1. Adopt a cat on behalf of my parents. I was set to do the adoption process on my own. Of course they would come to pick out a cat and find the one they wanted, but it was going to be done all in my own name, and I was going to be the one divulging all my personal information. If you (or someone you know) are in close proximity to your parents, you could be the one setting up the home visit, etc. However, this doesn't address the problem that there just aren't cats to adopt!

2. Get the word out! Seriously, post all over your social media that you're looking for a cat for your parents. You'd be surprised what's actually available - not through breeders or rescues or the humane society. Friends and acquaintances might have the perfect opportunity, know of a co-worker who needs to rehome a cat, etc. Talk to the vet, see if there's anything available and ask if they could get the word out - or if there's a bulletin board in their office you could put a little ad up.
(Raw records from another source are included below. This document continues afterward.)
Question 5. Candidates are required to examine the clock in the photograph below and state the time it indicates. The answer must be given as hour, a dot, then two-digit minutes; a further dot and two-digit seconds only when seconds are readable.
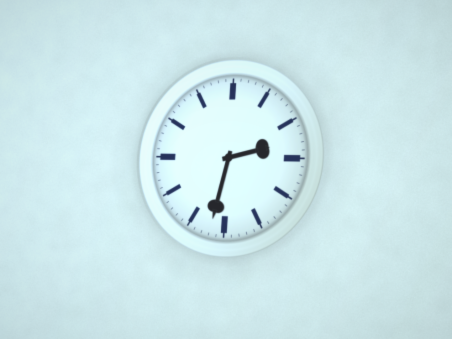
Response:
2.32
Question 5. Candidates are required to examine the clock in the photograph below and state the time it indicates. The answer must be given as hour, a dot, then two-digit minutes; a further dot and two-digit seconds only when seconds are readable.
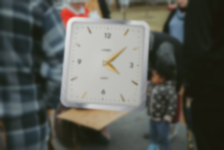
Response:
4.08
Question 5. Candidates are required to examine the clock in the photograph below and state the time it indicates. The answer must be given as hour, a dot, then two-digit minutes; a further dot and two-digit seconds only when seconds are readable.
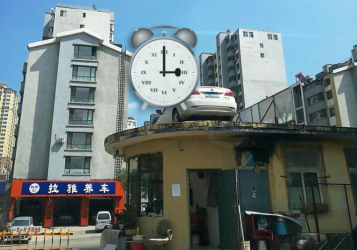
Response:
3.00
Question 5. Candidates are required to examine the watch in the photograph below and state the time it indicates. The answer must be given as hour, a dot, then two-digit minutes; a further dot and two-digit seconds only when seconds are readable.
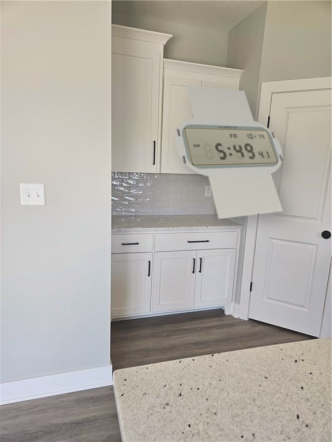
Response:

3. Be patient. Which is hard to do when there's a kitty sized hole in your heart.

4. Be flexible. My parents went into the search wanting to find a mid-aged cat, but the way it worked out was they got an 8 week old kitten that they adore and are having so much fun with! (they couldn't remember the last time they had a kitten. It's had to have been 30+ years. All the cats after that kitten were rescues).
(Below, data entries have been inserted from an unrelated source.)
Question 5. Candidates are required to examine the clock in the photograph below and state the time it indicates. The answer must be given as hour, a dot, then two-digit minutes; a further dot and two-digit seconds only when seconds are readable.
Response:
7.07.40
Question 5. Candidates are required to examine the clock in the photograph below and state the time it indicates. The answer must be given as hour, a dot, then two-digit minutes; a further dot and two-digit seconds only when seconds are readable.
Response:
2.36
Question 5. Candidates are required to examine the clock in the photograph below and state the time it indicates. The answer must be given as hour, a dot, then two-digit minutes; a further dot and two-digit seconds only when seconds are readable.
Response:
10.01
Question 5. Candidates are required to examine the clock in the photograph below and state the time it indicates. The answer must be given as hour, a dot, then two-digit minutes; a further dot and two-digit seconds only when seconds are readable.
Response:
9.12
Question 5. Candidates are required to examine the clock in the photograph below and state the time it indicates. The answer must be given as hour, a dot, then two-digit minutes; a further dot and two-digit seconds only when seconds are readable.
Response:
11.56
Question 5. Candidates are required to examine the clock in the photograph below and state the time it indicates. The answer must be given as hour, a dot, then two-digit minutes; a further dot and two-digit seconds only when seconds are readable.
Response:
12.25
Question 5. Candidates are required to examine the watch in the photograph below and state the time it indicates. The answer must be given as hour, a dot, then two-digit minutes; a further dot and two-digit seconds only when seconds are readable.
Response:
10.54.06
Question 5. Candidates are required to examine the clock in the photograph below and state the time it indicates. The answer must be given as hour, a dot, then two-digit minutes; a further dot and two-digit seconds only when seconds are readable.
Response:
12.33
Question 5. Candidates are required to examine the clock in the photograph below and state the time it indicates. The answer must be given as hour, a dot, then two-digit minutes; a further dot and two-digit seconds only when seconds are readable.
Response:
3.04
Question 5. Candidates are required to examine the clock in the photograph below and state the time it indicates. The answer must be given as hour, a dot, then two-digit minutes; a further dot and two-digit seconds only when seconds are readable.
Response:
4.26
Good luck! Get the word out!
posted by Sassyfras at 11:46 AM on January 16, 2021 [2 favorites]


A few thoughts:

Cats need regular medical treatment, thats fine, and if something comes up with new cat they will deal with it. But they just dont want to sign up for the challenges from day one.
Would a once or twice daily insulin shot be too much? I found a cat a few years ago that was thought to be diabetic and from that experience learned that diabetic cats are highly undesirable: Owners surrender older cats when they become diabetic, no one wants to adopt them because they have this daily need that makes them more high-maintenance than the average cat and are typically middle age cats. There are a few specific rescue and adoption groups for these cats. (I can point you to them if you can't find them.)

master list of all the rescues
Do these include mom-and-pop rescues or rescues tied to TNR groups? I found that the mainstream rescues will often only accept the most adoptable cats while less desirable cats (not as cute, older, a little skittish, still recovering from street injuries) can't find anyone to take them. Sometimes TNR groups or people who feed cat colonies will find cats who are more tame, either naturally or probably because they are dumped pets.

in a 4 hour radius
Perhaps expand that radius? Some groups will arrange for transport. Maybe you can't cross the border but maybe a rescue group could somehow. Given the stark difference in the social services and economic support in Canada versus the US, there are probably a lot more dumped pets in the US right now. I'm in NYC and my Instagram feed is filled with pet cats dumped onto the street who need homes. It looks like you're in Vancouver and not the East Coast, but I imagine the situation might be similar in Seattle.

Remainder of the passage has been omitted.